C’étaient deux points noirs seulement, mais à la différence de grosseur de ces deux points, il était facile de voir cependant que le faucon avait le dessus.
– Voyez ! voyez ! … cria Charles. Bec-de-Fer le tient. En effet, le héron, dominé par l’oiseau de proie, n’essayait même plus de se défendre. Il descendait rapidement, incessamment frappé par le faucon et ne répondant que par ses cris ; tout à coup il replia ses ailes et se laissa tomber comme une pierre ; mais son adversaire en fit autant, et lorsque le fugitif voulut reprendre son vol, un dernier coup de bec l’étendit ; il continua sa chute en tournoyant sur lui-même, et, au moment où il touchait la terre, le faucon s’abattit sur lui, poussant un cri de victoire qui couvrit le cri de défaite du vaincu.
– Au faucon ! au faucon ! cria Charles. Et il lança son cheval au galop dans la direction de l’endroit où les deux oiseaux s’étaient abattus. Mais tout à coup il arrêta court sa monture, jeta un cri lui-même, lâcha la bride et s’accrocha d’une main à la crinière de son cheval, tandis que de son autre main il saisit son estomac comme s’il eût voulu déchirer ses entrailles. À ce cri tous les courtisans accoururent.

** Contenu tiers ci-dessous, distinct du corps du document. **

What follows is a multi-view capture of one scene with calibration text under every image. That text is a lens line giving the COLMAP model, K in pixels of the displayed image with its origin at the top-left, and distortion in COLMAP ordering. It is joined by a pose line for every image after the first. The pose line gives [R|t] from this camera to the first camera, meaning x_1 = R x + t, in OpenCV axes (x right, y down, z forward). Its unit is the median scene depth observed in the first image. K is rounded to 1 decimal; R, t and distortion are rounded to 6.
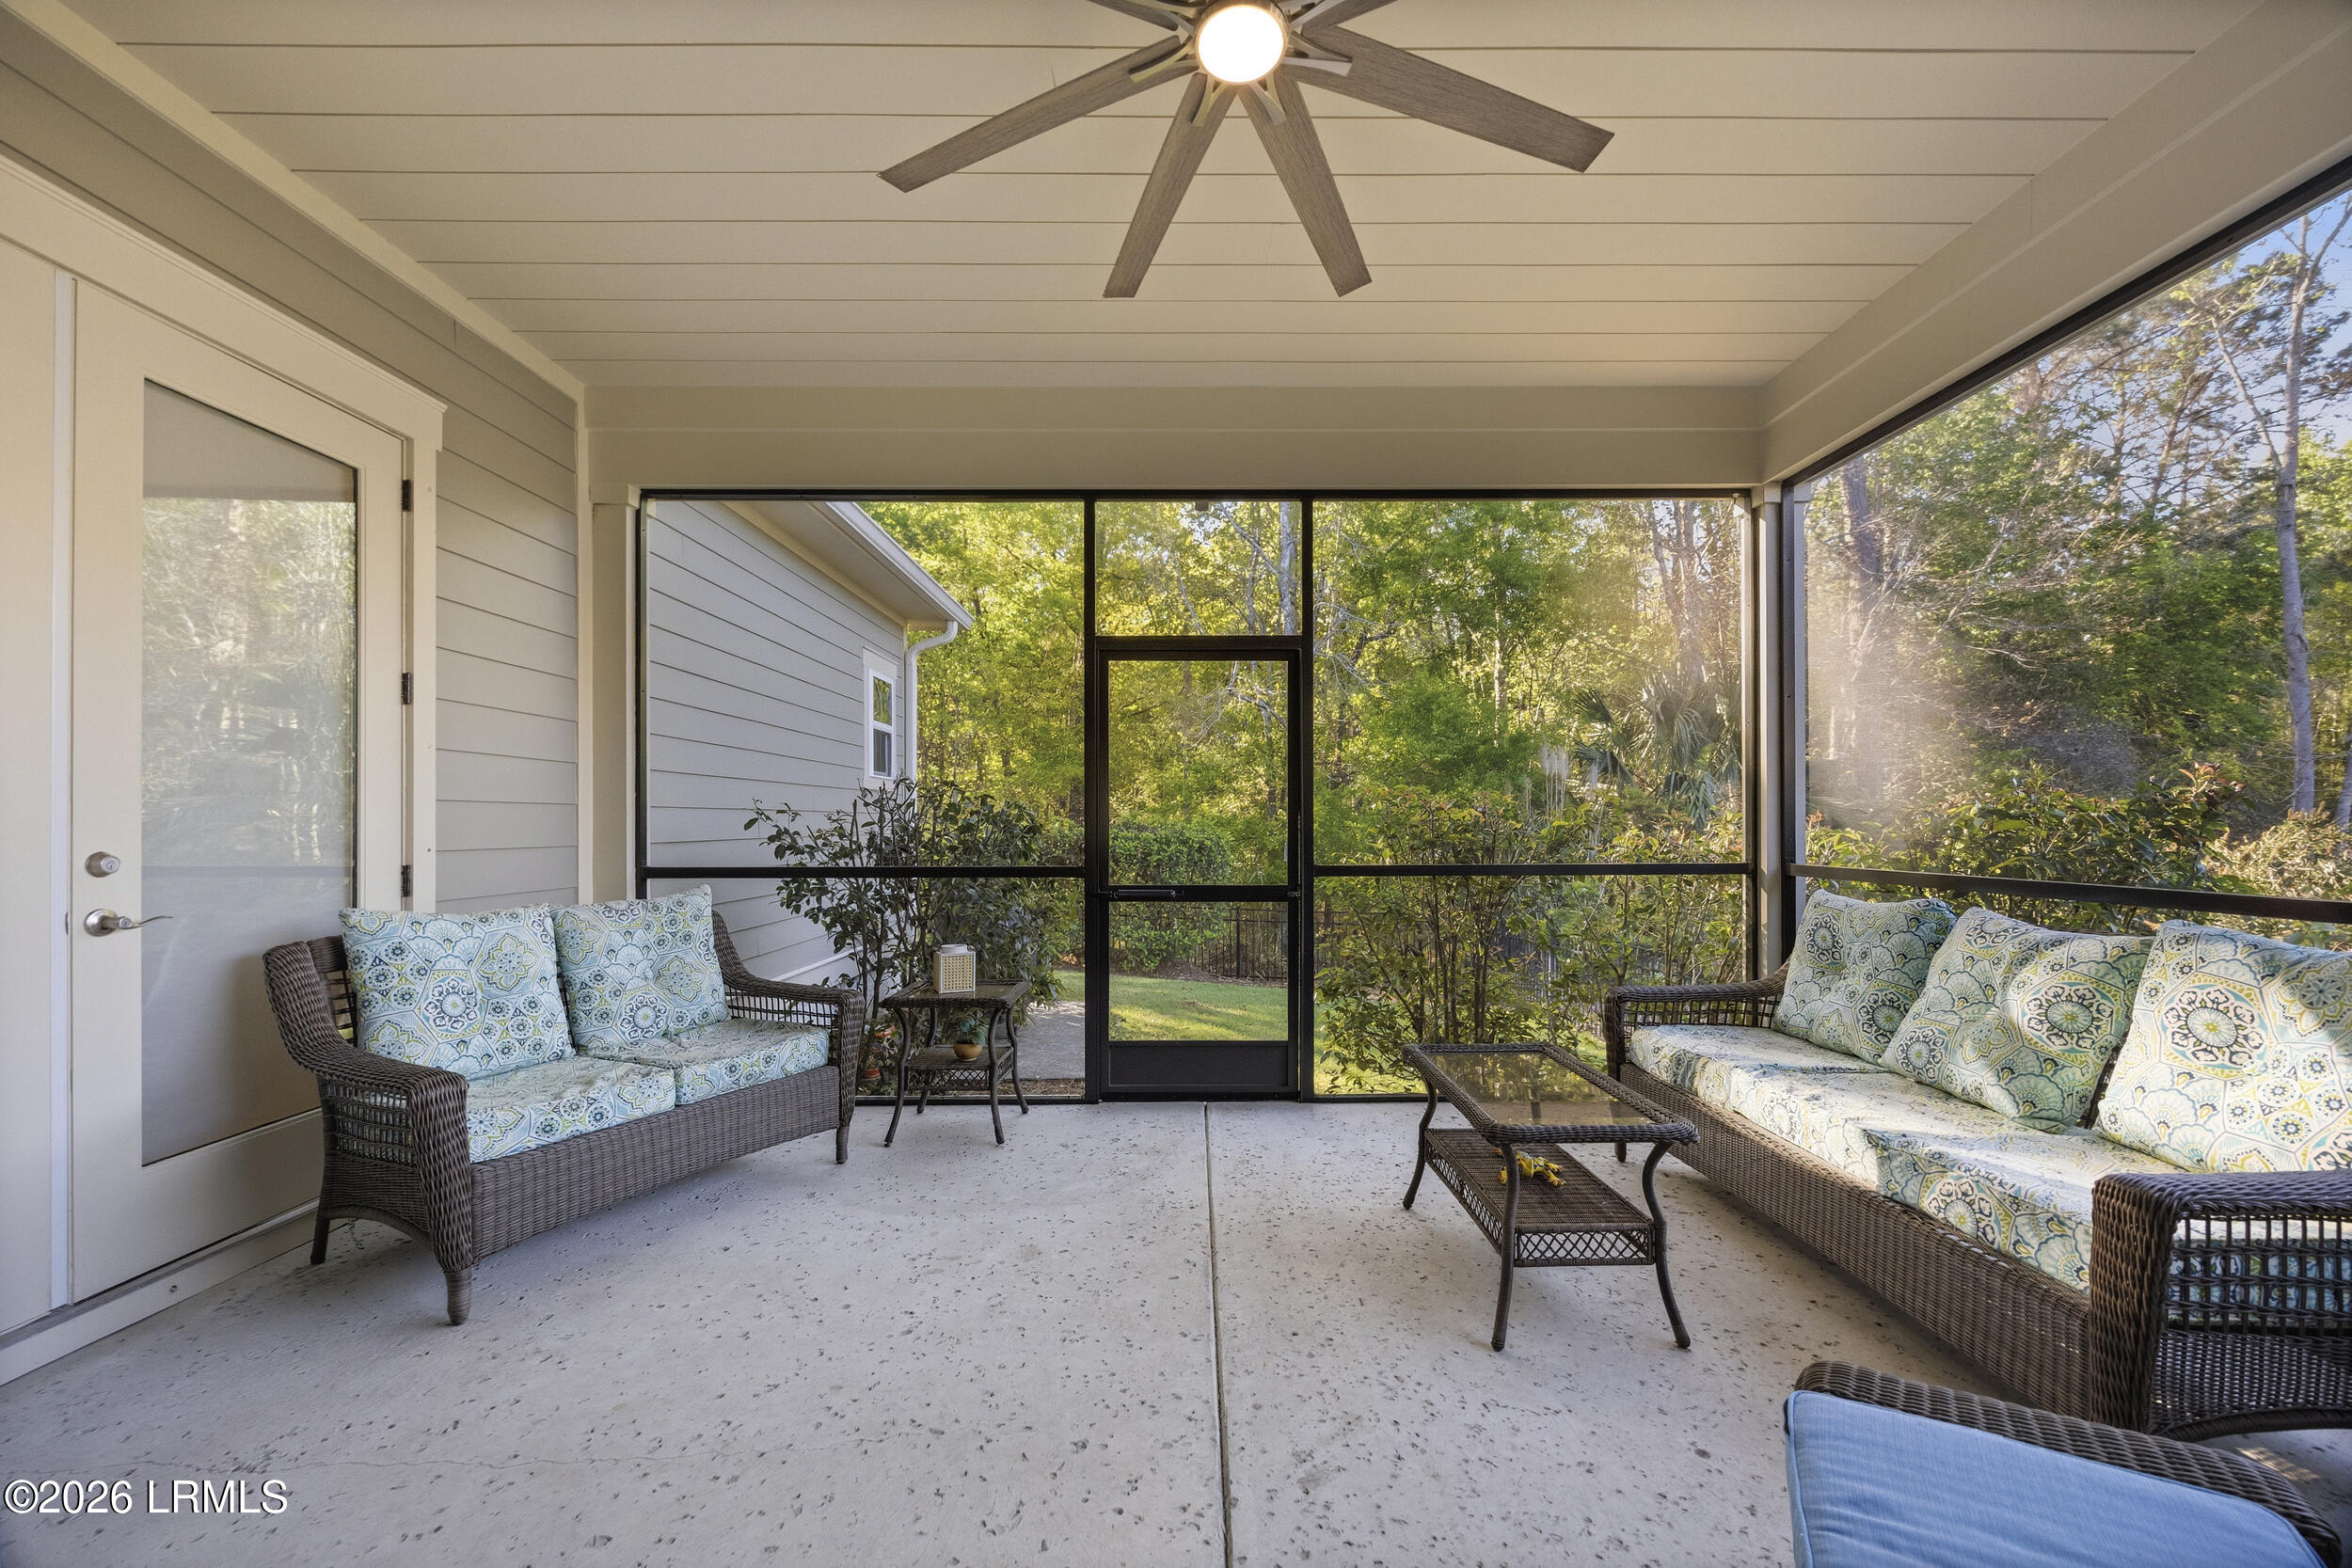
lens RADIAL K [[919.6, 0, 1184.8], [0, 919.6, 820.6], [0, 0, 1]] dist [-0.002715, 0.000072]
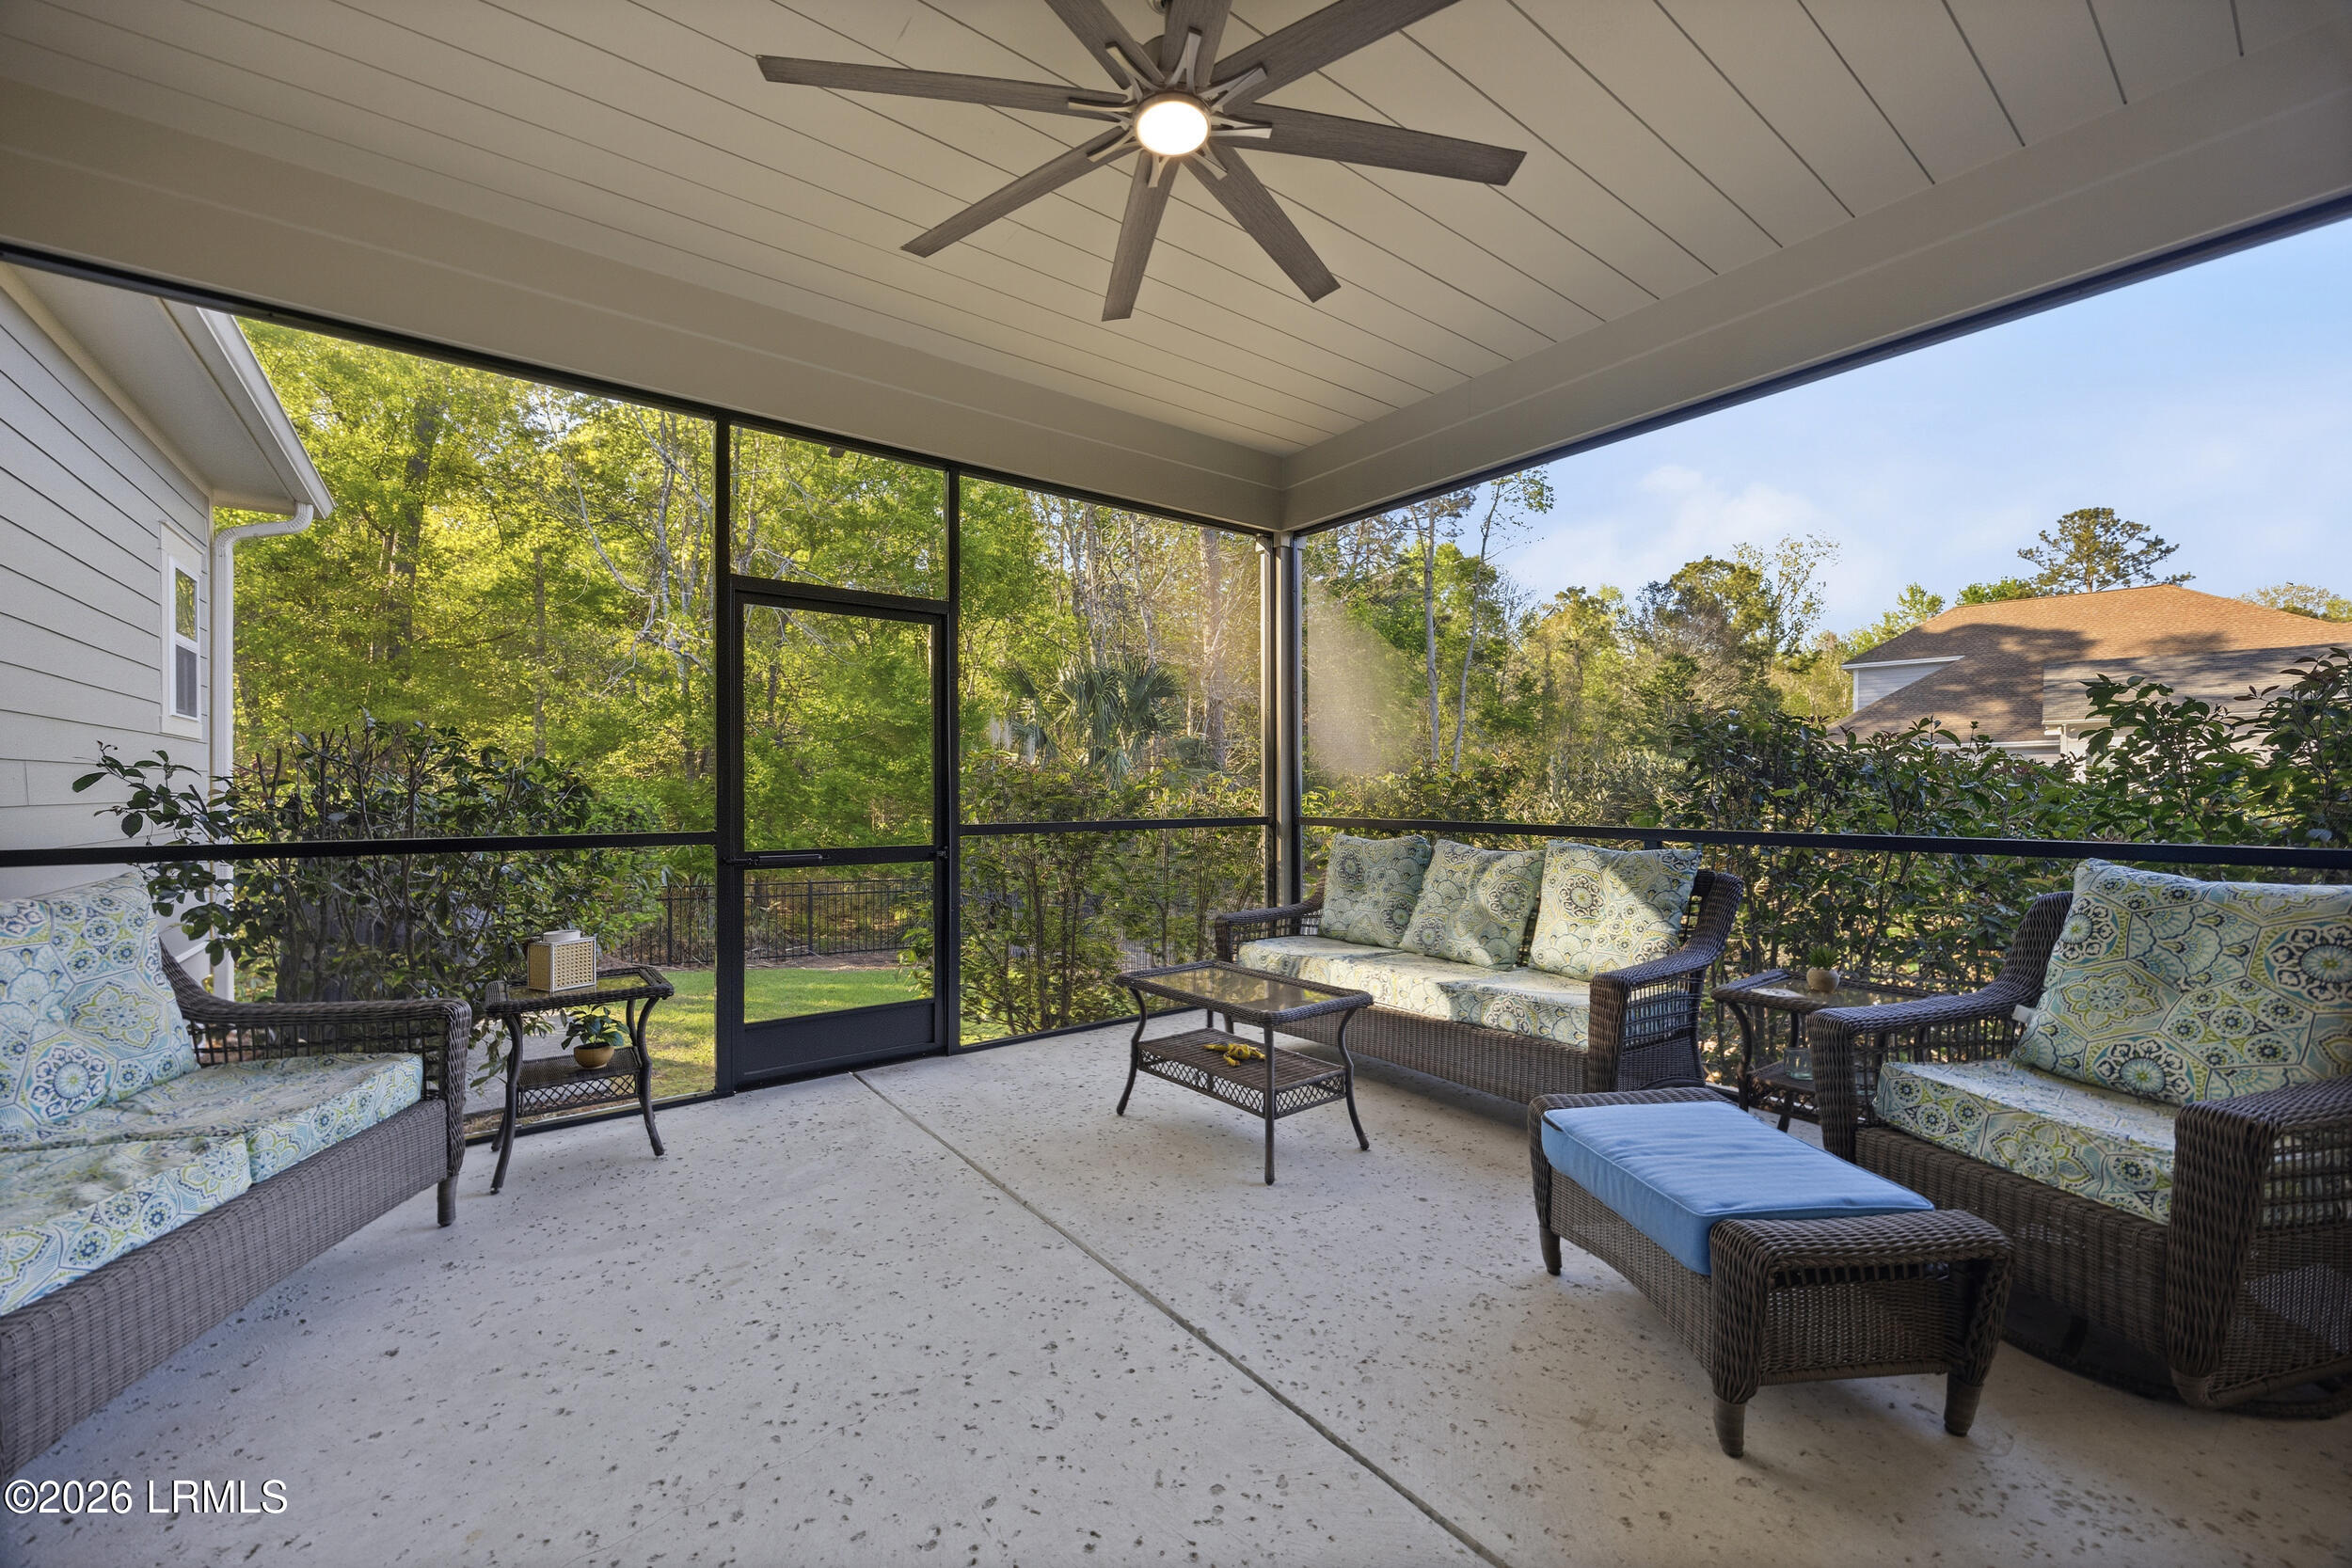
lens RADIAL K [[919.6, 0, 1204.1], [0, 919.6, 789.8], [0, 0, 1]] dist [-0.002715, 0.000072]
pose [[0.792108, 0.001446, 0.610379, -0.385022], [-0.003041, 0.999994, 0.001578, 0.008898], [-0.610373, -0.003106, 0.792108, 0.015057]]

– Ce n’est rien, ce n’est rien, dit Charles, le visage enflammé et l’œil hagard ; mais il vient de me sembler qu’on me passait un fer rouge à travers l’estomac. Allons, allons, ce n’est rien.
Et Charles remit son cheval au galop. D’Alençon pâlit.

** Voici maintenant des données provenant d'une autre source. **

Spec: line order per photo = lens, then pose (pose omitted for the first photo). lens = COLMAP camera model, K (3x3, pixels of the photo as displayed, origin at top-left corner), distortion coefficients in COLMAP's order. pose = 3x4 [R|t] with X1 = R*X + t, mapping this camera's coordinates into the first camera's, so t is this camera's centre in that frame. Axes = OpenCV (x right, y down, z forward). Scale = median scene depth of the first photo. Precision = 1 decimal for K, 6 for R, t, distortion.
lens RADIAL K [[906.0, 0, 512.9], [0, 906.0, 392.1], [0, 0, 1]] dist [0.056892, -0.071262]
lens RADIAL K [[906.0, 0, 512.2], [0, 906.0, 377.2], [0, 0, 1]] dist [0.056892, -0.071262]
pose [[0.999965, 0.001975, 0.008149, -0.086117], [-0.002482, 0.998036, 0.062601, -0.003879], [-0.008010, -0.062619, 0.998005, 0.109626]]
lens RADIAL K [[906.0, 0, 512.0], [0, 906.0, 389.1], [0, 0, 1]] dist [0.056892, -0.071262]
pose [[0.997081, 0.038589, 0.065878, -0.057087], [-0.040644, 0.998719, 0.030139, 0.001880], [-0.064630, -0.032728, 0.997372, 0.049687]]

– Qu’y a-t-il donc encore de nouveau ? demanda Henri à Marguerite.
– Je n’en sais rien, répondit celle-ci ; mais avez-vous vu ? mon frère était pourpre.
– Ce n’est pas cependant son habitude, dit Henri. Les courtisans s’entre-regardèrent étonnés et suivirent le roi. On arriva à l’endroit où les deux oiseaux s’étaient abattus. Le faucon rongeait déjà la cervelle du héron. En arrivant, Charles sauta à bas de son cheval pour voir le combat de plus près. Mais en touchant la terre il fut obligé de se tenir à la selle, la terre tournait sous lui. Il éprouva une violente envie de dormir.
– Mon frère ! mon frère ! s’écria Marguerite, qu’avez-vous ?
– J’ai, dit Charles, j’ai ce que dut avoir Porcie quand elle eut avalé ses charbons ardents ; j’ai que je brûle, et qu’il me semble que mon haleine est de flamme.
En même temps Charles poussa son souffle au-dehors, et parut étonné de ne pas voir sortir du feu de ses lèvres. Cependant, on avait repris et rechaperonné le faucon, et tout le monde s’était rassemblé autour de Charles.
– Eh bien, eh bien, que veut dire cela ? Corps du Christ ! ce n’est rien, ou si c’est quelque chose, c’est le soleil qui me casse la tête et me crève les yeux. Allons, allons, en chasse, messieurs ! Voici toute une compagnie de halbrans. Lâchez tout, lâchez tout. Corbœuf ! nous allons nous amuser !
On déchaperonna en effet et on lâcha à l’instant même cinq ou six faucons, qui s’élancèrent dans la direction du gibier, tandis que toute la chasse, le roi en tête, regagnait les bords de la rivière.
– Eh bien, que dites-vous, madame ? demanda Henri à Marguerite.
– Que le moment est bon, dit Marguerite, et que si le roi ne se retourne pas, nous pouvons d’ici gagner la forêt facilement.
Henri appela le valet de vénerie qui portait le héron ; et tandis que l’avalanche bruyante et dorée roulait le long du talus qui fait aujourd’hui la terrasse, il resta seul en arrière comme s’il examinait le cadavre du vaincu.